### Aim of the task:
Find the word "Authors" in the listing, and copy out each line where it turns up.

=== Information ===

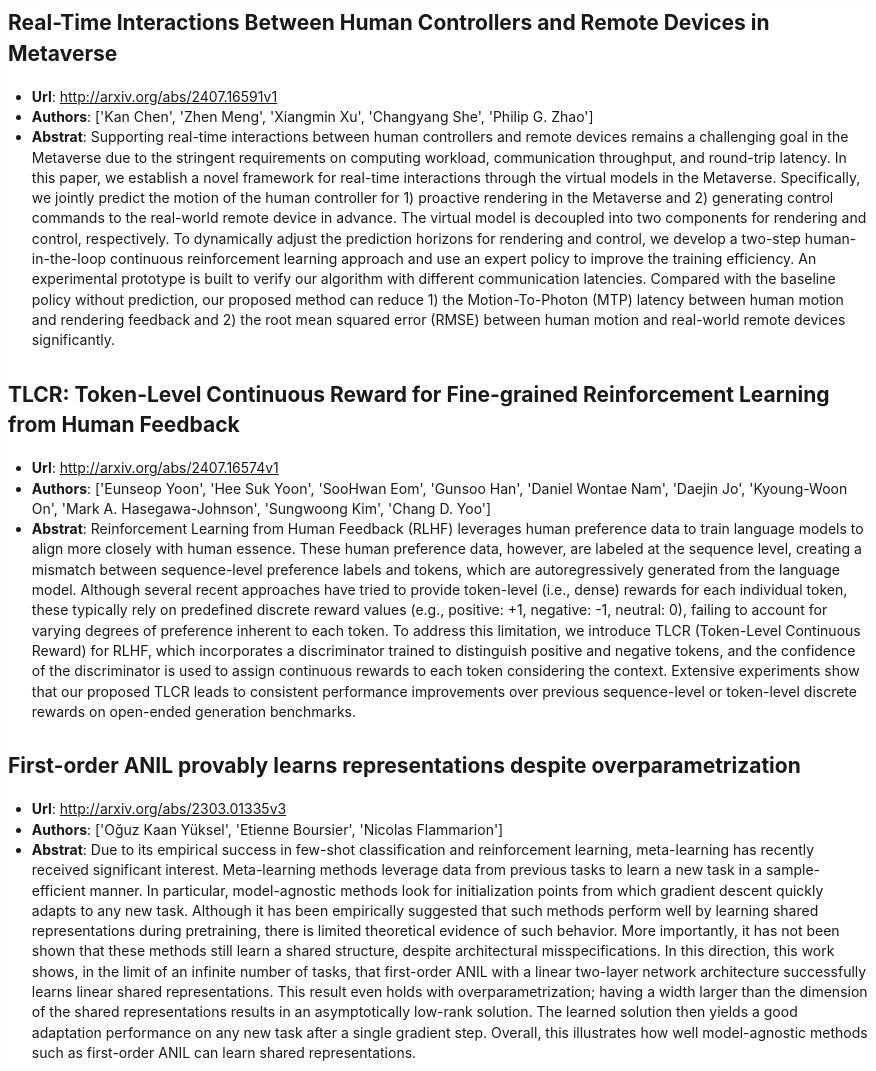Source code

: 



## Real-Time Interactions Between Human Controllers and Remote Devices in Metaverse
- **Url**: http://arxiv.org/abs/2407.16591v1
- **Authors**: ['Kan Chen', 'Zhen Meng', 'Xiangmin Xu', 'Changyang She', 'Philip G. Zhao']
- **Abstrat**: Supporting real-time interactions between human controllers and remote devices remains a challenging goal in the Metaverse due to the stringent requirements on computing workload, communication throughput, and round-trip latency. In this paper, we establish a novel framework for real-time interactions through the virtual models in the Metaverse. Specifically, we jointly predict the motion of the human controller for 1) proactive rendering in the Metaverse and 2) generating control commands to the real-world remote device in advance. The virtual model is decoupled into two components for rendering and control, respectively. To dynamically adjust the prediction horizons for rendering and control, we develop a two-step human-in-the-loop continuous reinforcement learning approach and use an expert policy to improve the training efficiency. An experimental prototype is built to verify our algorithm with different communication latencies. Compared with the baseline policy without prediction, our proposed method can reduce 1) the Motion-To-Photon (MTP) latency between human motion and rendering feedback and 2) the root mean squared error (RMSE) between human motion and real-world remote devices significantly.





## TLCR: Token-Level Continuous Reward for Fine-grained Reinforcement Learning from Human Feedback
- **Url**: http://arxiv.org/abs/2407.16574v1
- **Authors**: ['Eunseop Yoon', 'Hee Suk Yoon', 'SooHwan Eom', 'Gunsoo Han', 'Daniel Wontae Nam', 'Daejin Jo', 'Kyoung-Woon On', 'Mark A. Hasegawa-Johnson', 'Sungwoong Kim', 'Chang D. Yoo']
- **Abstrat**: Reinforcement Learning from Human Feedback (RLHF) leverages human preference data to train language models to align more closely with human essence. These human preference data, however, are labeled at the sequence level, creating a mismatch between sequence-level preference labels and tokens, which are autoregressively generated from the language model. Although several recent approaches have tried to provide token-level (i.e., dense) rewards for each individual token, these typically rely on predefined discrete reward values (e.g., positive: +1, negative: -1, neutral: 0), failing to account for varying degrees of preference inherent to each token. To address this limitation, we introduce TLCR (Token-Level Continuous Reward) for RLHF, which incorporates a discriminator trained to distinguish positive and negative tokens, and the confidence of the discriminator is used to assign continuous rewards to each token considering the context. Extensive experiments show that our proposed TLCR leads to consistent performance improvements over previous sequence-level or token-level discrete rewards on open-ended generation benchmarks.





## First-order ANIL provably learns representations despite overparametrization
- **Url**: http://arxiv.org/abs/2303.01335v3
- **Authors**: ['Oğuz Kaan Yüksel', 'Etienne Boursier', 'Nicolas Flammarion']
- **Abstrat**: Due to its empirical success in few-shot classification and reinforcement learning, meta-learning has recently received significant interest. Meta-learning methods leverage data from previous tasks to learn a new task in a sample-efficient manner. In particular, model-agnostic methods look for initialization points from which gradient descent quickly adapts to any new task. Although it has been empirically suggested that such methods perform well by learning shared representations during pretraining, there is limited theoretical evidence of such behavior. More importantly, it has not been shown that these methods still learn a shared structure, despite architectural misspecifications. In this direction, this work shows, in the limit of an infinite number of tasks, that first-order ANIL with a linear two-layer network architecture successfully learns linear shared representations. This result even holds with overparametrization; having a width larger than the dimension of the shared representations results in an asymptotically low-rank solution. The learned solution then yields a good adaptation performance on any new task after a single gradient step. Overall, this illustrates how well model-agnostic methods such as first-order ANIL can learn shared representations.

===

### Response area:
- **Authors**: ['Kan Chen', 'Zhen Meng', 'Xiangmin Xu', 'Changyang She', 'Philip G. Zhao']
- **Authors**: ['Eunseop Yoon', 'Hee Suk Yoon', 'SooHwan Eom', 'Gunsoo Han', 'Daniel Wontae Nam', 'Daejin Jo', 'Kyoung-Woon On', 'Mark A. Hasegawa-Johnson', 'Sungwoong Kim', 'Chang D. Yoo']
- **Authors**: ['Oğuz Kaan Yüksel', 'Etienne Boursier', 'Nicolas Flammarion']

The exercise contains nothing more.